= PASSAGE PROVIDED =

** Begin **

# Gender Prediction from Yelp Reviews
**Task**: Given a list of Yelp reviews all written by the same Yelp user, predict whether the user is female or male.

**Approach**: Guess gender of Yelp users by their names by match the names with a name lookup table. Use these guesses as training labels to fit a model for gender prediction.

In [1]:
import os
from timeit import default_timer as timer
from datetime import timedelta

from sklearn.feature_extraction.text import TfidfVectorizer
from sklearn.model_selection import train_test_split
from sklearn.svm import SVC

from GenderPredictionData import GenderPredictionData

In [2]:
pkl_file_path = 'gender_prediction_data.pkl'
yelp_dataset_dir = 'data/yelp_dataset'
name_list_path = 'data/names/yob2019.txt'

## Load training and test data
Load dataset from pickle file, if it was already created (and stored) before. Otherwise, create dataset from Yelp dataset JSON files.

In [3]:
gpd = GenderPredictionData(verbose=True)

if os.path.exists(pkl_file_path):
    gpd.unpickle(pkl_file_path)
else:
    gpd.read_data(yelp_dataset_dir, name_list_path)
    gpd.pickle(pkl_file_path)

Pickled data to gender_prediction_data.pkl


## Prepare Data

The data are prepared using the following pipeline:
- Shuffle all samples (sample = Yelp user)
- Drop all users with less than 10 reviews
- Shuffle the review list of each user
- Take only the first 10 reviews of each user
- Sanitize all reviews (removing numbers, punctuation, lower case)
- Concatenate all ten reviews of each user to one text

In [4]:
gpd.shuffle().min_review_num(10).shrink(20000, balance = True).shuffle_reviews().truncate(10).sanitize().merge()

Shuffle samples...

** End **

= REQUIRED ACTIONS =
#1 Copy out the stretch of the notebook on predicting gender from Yelp reviews from "## Load training" through "gpd.read_data(yelp_dataset_dir, name_list_path)".
#2 Pick up the notebook on predicting gender from Yelp reviews after its last line and carry it forward.

= SUPPLIED INFORMATION =
** Begin **

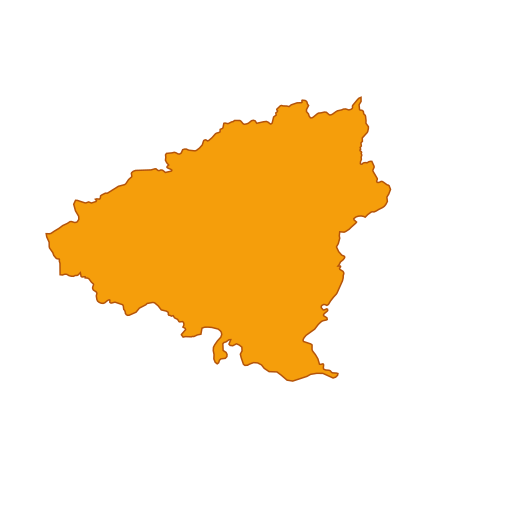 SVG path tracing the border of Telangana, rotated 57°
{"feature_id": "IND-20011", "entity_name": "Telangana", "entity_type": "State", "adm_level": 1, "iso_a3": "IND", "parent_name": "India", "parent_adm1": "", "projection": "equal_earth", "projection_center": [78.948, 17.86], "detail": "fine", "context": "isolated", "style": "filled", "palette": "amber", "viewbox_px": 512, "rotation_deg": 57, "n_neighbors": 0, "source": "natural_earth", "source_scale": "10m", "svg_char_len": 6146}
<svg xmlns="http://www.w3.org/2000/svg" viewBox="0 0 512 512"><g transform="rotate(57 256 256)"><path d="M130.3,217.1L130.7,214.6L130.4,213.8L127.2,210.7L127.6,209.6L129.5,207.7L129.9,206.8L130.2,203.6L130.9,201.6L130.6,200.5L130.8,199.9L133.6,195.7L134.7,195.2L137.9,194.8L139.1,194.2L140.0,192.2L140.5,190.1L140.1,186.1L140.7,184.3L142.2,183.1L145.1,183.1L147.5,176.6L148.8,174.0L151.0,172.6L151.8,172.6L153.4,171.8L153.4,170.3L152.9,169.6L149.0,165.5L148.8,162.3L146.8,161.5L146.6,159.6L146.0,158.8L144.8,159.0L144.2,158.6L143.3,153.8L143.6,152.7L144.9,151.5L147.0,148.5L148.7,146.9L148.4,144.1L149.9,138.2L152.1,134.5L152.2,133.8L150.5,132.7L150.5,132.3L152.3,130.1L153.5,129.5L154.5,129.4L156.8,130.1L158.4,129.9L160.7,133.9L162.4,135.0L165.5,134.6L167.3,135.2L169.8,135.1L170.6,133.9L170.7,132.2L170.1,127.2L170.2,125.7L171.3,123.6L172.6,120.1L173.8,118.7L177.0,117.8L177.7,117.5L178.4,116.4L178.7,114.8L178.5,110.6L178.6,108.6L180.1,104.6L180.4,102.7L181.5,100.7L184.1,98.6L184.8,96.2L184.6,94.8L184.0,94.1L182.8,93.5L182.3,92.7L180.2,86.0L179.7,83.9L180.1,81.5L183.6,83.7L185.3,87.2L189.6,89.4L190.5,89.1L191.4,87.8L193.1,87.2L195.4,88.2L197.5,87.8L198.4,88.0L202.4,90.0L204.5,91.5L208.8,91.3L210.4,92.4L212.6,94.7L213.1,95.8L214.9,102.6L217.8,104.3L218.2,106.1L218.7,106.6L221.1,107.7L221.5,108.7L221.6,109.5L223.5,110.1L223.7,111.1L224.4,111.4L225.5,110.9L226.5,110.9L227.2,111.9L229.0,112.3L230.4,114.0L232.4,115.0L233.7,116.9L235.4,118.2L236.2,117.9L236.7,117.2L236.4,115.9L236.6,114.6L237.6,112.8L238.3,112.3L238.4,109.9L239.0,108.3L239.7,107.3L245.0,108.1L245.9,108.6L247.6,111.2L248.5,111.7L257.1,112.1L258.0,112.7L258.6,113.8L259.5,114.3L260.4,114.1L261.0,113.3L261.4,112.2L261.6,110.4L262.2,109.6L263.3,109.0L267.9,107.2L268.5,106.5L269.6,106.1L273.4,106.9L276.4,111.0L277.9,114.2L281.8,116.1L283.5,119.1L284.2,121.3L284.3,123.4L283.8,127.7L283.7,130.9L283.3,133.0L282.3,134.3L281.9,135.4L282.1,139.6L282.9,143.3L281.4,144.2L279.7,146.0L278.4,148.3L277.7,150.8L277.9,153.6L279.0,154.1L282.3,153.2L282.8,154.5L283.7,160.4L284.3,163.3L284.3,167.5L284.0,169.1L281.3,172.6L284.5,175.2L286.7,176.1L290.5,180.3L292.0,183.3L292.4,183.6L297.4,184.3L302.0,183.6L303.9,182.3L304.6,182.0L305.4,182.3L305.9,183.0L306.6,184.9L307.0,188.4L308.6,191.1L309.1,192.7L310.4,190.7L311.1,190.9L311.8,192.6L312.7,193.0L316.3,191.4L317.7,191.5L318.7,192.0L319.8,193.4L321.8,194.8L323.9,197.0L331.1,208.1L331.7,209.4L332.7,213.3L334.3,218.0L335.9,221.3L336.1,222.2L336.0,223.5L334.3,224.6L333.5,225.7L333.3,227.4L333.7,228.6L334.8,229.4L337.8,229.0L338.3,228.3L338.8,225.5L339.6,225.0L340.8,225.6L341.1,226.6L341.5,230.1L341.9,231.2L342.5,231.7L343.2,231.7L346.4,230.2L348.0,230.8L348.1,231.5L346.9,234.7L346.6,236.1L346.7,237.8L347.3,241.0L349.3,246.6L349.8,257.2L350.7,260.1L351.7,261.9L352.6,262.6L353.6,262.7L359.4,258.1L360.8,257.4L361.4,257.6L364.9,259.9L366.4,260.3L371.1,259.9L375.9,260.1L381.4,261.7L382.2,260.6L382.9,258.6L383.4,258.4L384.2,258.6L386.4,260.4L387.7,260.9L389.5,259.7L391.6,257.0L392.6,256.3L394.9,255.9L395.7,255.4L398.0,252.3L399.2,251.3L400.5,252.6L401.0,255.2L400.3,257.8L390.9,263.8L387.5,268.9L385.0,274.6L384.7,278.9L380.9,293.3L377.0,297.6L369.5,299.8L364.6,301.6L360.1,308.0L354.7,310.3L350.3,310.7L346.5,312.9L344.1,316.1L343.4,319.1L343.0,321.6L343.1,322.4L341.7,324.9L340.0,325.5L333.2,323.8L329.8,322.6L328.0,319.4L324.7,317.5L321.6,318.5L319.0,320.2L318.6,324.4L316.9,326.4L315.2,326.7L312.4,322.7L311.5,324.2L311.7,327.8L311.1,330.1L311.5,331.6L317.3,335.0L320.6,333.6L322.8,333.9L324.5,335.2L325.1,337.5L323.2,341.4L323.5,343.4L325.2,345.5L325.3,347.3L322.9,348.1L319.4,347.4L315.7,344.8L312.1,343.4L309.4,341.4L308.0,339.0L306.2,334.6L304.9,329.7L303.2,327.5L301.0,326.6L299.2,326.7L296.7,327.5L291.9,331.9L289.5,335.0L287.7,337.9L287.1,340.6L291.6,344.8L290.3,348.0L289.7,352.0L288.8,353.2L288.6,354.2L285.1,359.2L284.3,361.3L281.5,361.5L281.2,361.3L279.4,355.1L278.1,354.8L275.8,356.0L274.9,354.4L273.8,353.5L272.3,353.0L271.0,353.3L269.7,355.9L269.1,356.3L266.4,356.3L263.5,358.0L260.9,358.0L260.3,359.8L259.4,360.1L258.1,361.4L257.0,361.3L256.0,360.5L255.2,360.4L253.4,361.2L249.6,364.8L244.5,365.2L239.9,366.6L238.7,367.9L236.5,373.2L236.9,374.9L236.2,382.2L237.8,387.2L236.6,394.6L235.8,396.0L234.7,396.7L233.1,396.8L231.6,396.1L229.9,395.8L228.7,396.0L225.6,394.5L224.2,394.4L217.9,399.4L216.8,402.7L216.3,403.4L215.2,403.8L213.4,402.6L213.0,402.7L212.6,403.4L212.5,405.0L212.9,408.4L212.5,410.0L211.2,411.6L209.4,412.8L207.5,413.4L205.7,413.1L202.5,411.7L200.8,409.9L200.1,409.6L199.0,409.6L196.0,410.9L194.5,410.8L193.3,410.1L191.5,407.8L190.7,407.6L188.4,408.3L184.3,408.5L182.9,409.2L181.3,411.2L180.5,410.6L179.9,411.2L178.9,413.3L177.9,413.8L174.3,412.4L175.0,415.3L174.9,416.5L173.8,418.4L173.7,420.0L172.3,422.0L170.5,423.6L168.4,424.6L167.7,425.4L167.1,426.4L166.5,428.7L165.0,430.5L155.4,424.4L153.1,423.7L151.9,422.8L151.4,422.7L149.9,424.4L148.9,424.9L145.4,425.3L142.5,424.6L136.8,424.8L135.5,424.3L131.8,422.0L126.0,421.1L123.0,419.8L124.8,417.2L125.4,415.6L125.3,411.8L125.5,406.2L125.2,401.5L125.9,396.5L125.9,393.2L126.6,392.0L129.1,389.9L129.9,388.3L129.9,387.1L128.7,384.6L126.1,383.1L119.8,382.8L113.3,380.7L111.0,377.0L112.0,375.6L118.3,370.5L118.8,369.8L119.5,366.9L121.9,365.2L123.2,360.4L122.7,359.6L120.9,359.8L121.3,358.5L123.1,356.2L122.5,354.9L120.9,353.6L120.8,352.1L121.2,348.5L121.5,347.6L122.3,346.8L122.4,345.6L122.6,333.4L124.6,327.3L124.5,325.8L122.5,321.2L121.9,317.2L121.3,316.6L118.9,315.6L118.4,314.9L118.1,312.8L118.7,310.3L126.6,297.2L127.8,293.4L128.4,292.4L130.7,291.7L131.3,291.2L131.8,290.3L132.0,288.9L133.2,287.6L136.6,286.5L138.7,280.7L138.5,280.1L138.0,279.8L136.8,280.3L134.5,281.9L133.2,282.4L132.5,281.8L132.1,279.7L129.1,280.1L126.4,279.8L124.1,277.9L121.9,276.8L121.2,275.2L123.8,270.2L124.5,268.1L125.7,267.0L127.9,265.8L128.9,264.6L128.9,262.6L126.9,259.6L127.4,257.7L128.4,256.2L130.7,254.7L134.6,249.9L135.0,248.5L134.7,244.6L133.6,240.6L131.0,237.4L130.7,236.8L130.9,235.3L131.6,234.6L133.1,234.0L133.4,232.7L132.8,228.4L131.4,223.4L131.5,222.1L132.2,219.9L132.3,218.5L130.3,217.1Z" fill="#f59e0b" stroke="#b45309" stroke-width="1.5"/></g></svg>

** End **

= SOLVED PROBLEMS =
#1
## Load training and test data
Load dataset from pickle file, if it was already created (and stored) before. Otherwise, create dataset from Yelp dataset JSON files.

In [3]:
gpd = GenderPredictionData(verbose=True)

if os.path.exists(pkl_file_path):
    gpd.unpickle(pkl_file_path)
else:
    gpd.read_data(yelp_dataset_dir, name_list_path)

#2
Drop all users with less than 10 reviews...
Shrink dataset to 20000 samples...
Balance dataset...
Shuffle review lists...
Truncate review list to 10 review per sample...
Sanitize review texts...
Merge reviews...


<GenderPredictionData.GenderPredictionData at 0x120a4f5e0>

In [6]:
print(f"Number of samples: {gpd.size}")

Number of samples: 20000


In [7]:
corpus = [reviews[0] for gender, reviews in gpd.data]
labels = [gender for gender, reviews in gpd.data]

In [8]:
corpus[0]



In [9]:
corpus_train, corpus_test, y_train, y_test = train_test_split(corpus, labels, test_size=0.3)

In [10]:
vectorizer = TfidfVectorizer(stop_words='english', max_features=2000)
X_train = vectorizer.fit_transform(corpus_train).toarray()
X_test = vectorizer.fit_transform(corpus_test).toarray()

In [11]:
start = timer()
svm_clf = SVC()
svm_clf.fit(X_train, y_train)
end = timer()
print(f"Fit svm in {timedelta(seconds=end-start)}")

NameError: name 'timedelta' is not defined

In [None]:
start = timer()
y_pred = svm_clf.predict(X_test)
end = timer()
print(f"Predicted test data in {timedelta(seconds=end-start)}")